WHAT THE TASK ASKS = Write out the material below word for word, from its first line through the line containing "country: United States", including that line.
━━ DATA ━━
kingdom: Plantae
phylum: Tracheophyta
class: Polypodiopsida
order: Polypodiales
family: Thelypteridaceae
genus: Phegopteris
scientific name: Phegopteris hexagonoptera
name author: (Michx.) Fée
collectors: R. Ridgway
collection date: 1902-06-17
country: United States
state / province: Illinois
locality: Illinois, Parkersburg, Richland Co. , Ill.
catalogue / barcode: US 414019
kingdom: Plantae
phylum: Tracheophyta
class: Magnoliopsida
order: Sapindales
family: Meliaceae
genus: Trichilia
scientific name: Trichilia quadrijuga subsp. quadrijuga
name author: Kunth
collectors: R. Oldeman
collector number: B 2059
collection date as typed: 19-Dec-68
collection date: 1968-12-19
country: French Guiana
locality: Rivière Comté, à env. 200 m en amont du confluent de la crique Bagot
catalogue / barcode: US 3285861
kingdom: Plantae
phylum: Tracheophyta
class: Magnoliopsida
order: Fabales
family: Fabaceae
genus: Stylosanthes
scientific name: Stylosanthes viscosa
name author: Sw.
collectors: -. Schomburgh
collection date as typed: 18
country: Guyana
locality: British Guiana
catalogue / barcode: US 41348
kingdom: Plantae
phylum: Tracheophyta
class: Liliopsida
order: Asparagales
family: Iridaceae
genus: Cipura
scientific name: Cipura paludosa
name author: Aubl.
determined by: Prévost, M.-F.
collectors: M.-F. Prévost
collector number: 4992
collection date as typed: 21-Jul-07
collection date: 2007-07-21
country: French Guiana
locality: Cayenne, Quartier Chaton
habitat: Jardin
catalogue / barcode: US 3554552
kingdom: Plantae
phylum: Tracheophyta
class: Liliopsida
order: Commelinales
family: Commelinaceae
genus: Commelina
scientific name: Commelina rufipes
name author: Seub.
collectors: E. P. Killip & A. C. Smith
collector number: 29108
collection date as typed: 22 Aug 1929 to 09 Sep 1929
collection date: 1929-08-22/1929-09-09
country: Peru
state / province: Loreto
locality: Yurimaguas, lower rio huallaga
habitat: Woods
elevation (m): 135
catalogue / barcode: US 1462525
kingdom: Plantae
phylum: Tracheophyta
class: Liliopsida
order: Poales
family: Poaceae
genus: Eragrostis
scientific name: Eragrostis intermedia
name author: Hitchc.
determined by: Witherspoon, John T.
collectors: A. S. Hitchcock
━━━
TASK ANSWER =
kingdom: Plantae
phylum: Tracheophyta
class: Polypodiopsida
order: Polypodiales
family: Thelypteridaceae
genus: Phegopteris
scientific name: Phegopteris hexagonoptera
name author: (Michx.) Fée
collectors: R. Ridgway
collection date: 1902-06-17
country: United States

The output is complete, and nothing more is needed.